Take the buildings of ancient Rome. After the fall of the Roman Empire few cared for even the greatest imperial palaces. Huts and farmsteads were built within them, almost as physical manifestations of people’s contempt for what such palaces once represented. But time passed, and eventually societies across Europe wanted not only to preserve ancient Rome, but recreate it.
In Britain, the closest equivalent are the ruins of our former monasteries and convents. Until the 1530s, many monastic buildings rivalled our greatest cathedrals, and the monks and nuns who built them—in part to preserve the memory of the dead—took care to situate them in beautiful surroundings.
Annihilation by another name
For about 200 years, any stone remains that could not be demolished or recycled were left, unwanted shipwrecks in the landscape. Again, smaller buildings grew within them. For a post-Reformation society in which there were few greater dangers than Catholicism and its attendant “superstitions” (including religious art), we can see why people might have viewed former monasteries with indifference, even contempt.

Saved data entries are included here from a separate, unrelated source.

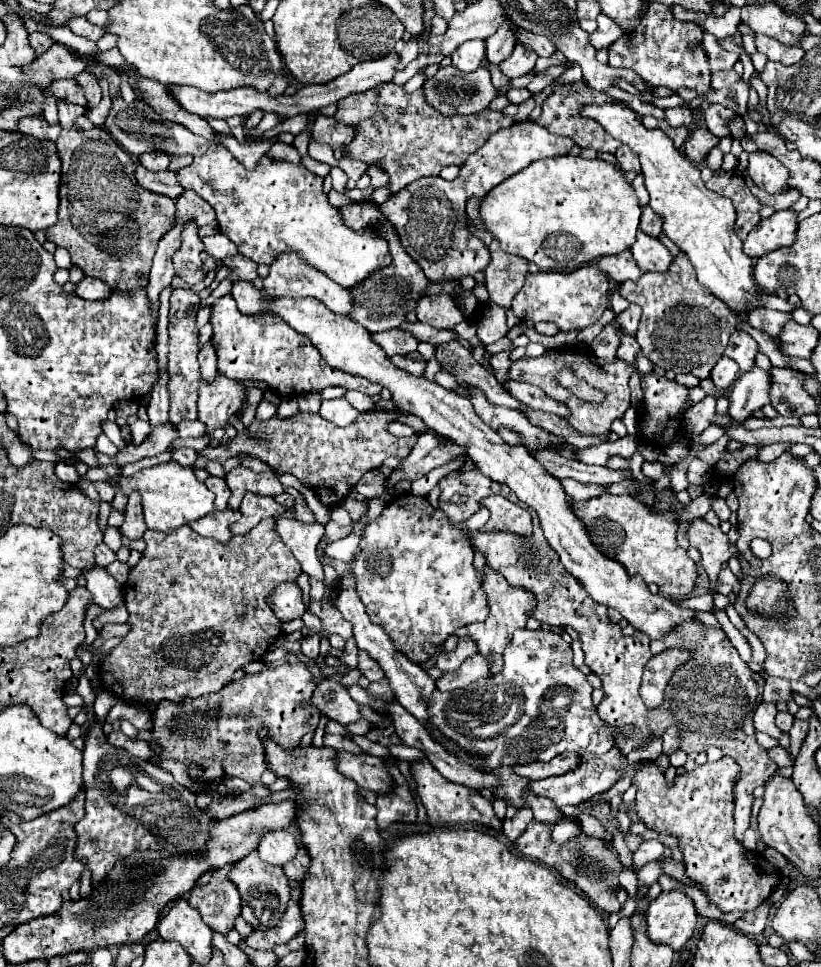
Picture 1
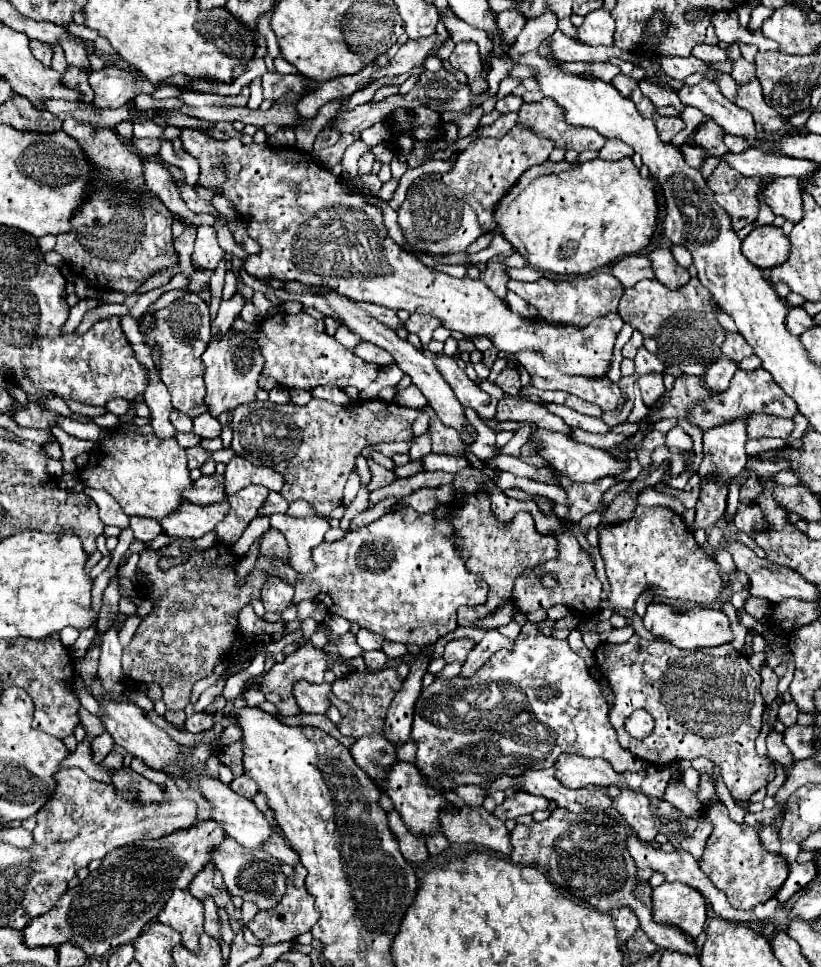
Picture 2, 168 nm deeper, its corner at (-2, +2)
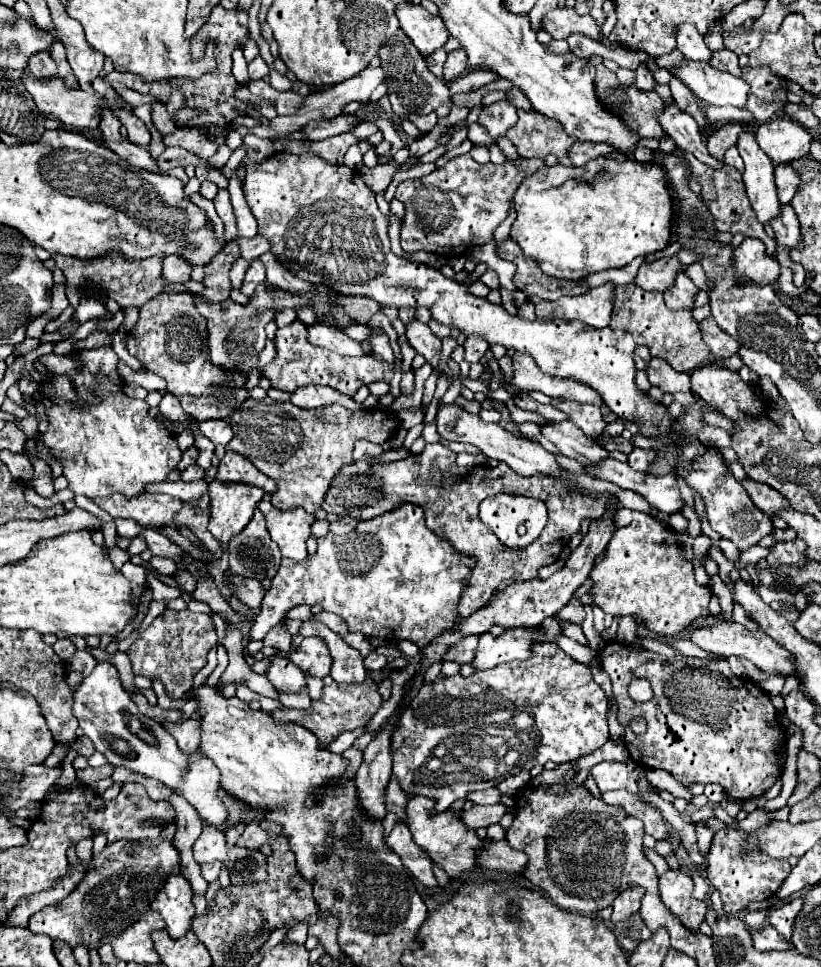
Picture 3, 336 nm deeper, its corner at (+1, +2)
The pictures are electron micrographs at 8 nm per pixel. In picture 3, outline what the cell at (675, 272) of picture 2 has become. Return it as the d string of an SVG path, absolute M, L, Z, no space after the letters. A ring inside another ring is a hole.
M677 273L673 287L665 291L665 303L669 305L669 309L683 309L683 307L693 309L695 293L697 293L695 283L685 273Z

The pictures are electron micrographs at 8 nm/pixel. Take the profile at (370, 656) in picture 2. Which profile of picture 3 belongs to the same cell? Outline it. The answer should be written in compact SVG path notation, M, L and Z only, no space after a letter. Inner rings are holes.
M371 651L371 653L365 657L365 667L367 667L369 671L381 671L381 669L385 667L385 663L387 663L385 655L379 655L379 653L375 653L375 651Z

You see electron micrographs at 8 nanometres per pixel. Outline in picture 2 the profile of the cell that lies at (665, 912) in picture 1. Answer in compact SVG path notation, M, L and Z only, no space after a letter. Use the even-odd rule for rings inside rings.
M674 881L654 889L654 919L666 925L676 925L690 937L698 937L706 925L708 903L696 889Z

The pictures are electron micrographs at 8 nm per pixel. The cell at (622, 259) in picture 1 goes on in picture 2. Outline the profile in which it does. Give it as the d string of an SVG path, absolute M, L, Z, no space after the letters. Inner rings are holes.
M630 255L630 257L620 259L612 267L612 275L620 279L624 287L632 287L642 279L654 279L652 263L648 261L646 255Z

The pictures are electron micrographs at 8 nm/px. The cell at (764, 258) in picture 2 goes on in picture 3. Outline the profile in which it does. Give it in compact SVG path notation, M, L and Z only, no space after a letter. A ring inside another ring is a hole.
M745 237L733 253L733 265L739 281L757 281L759 285L775 283L779 277L779 261L767 255L765 245L759 239Z

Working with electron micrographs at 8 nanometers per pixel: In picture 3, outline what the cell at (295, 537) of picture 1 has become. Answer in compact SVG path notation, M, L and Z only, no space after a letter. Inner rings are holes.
M265 495L259 503L267 519L267 529L271 539L279 545L281 555L293 561L303 561L307 557L307 537L311 535L311 525L317 521L315 515L305 513L303 509L281 511L271 505L271 495Z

Gradually, attitudes began to change. The association between building and despised former use grew weaker. We can see this most clearly in the later 18th-century writing of William Gilpin, the cleric and amateur artist who popularised the term “picturesque”. Gilpin was drawn to monastic ruins such as Tintern Abbey because of the beauty of their location and architecture, but as a diligent Protestant he was wary of admiring such “nurseries of superstition, bigotry and ignorance”.
Gilpin’s solution was to emphasise his desire to see monasteries as ruins. To enhance their “picturesque beauty”, he wrote, “we must use the mallet… we must beat down one half of it, deface the other, and throw the mutilated members around in heaps”. Then could we view them “not only with a picturesque eye, but with moral and religious satisfaction”.
Like Gilpin, I find such ruins places of wonder, a best-of-both-worlds blend of building and nature. I am glad they helped inspire the romanticism of literary and artistic greats like William Wordsworth and J.M.W. Turner, and perhaps even—in their “sublimity”—helped people find a spiritual connection between God and the landscape.
But the more I discover about the violence and destruction that accompanied the end of English monastic life in the 1530s (which centuries of Anglican teaching has glossed over) the less inclined I am to see the resultant ruins with any of Gilpin’s moral or religious satisfaction. Instead, I observe that sites like Fountains Abbey are still places of pilgrimage today, visited by hundreds of thousands a year, each signalling a desire to preserve. We are choosing to remember the monks and nuns who built them, and perhaps that is their final victory.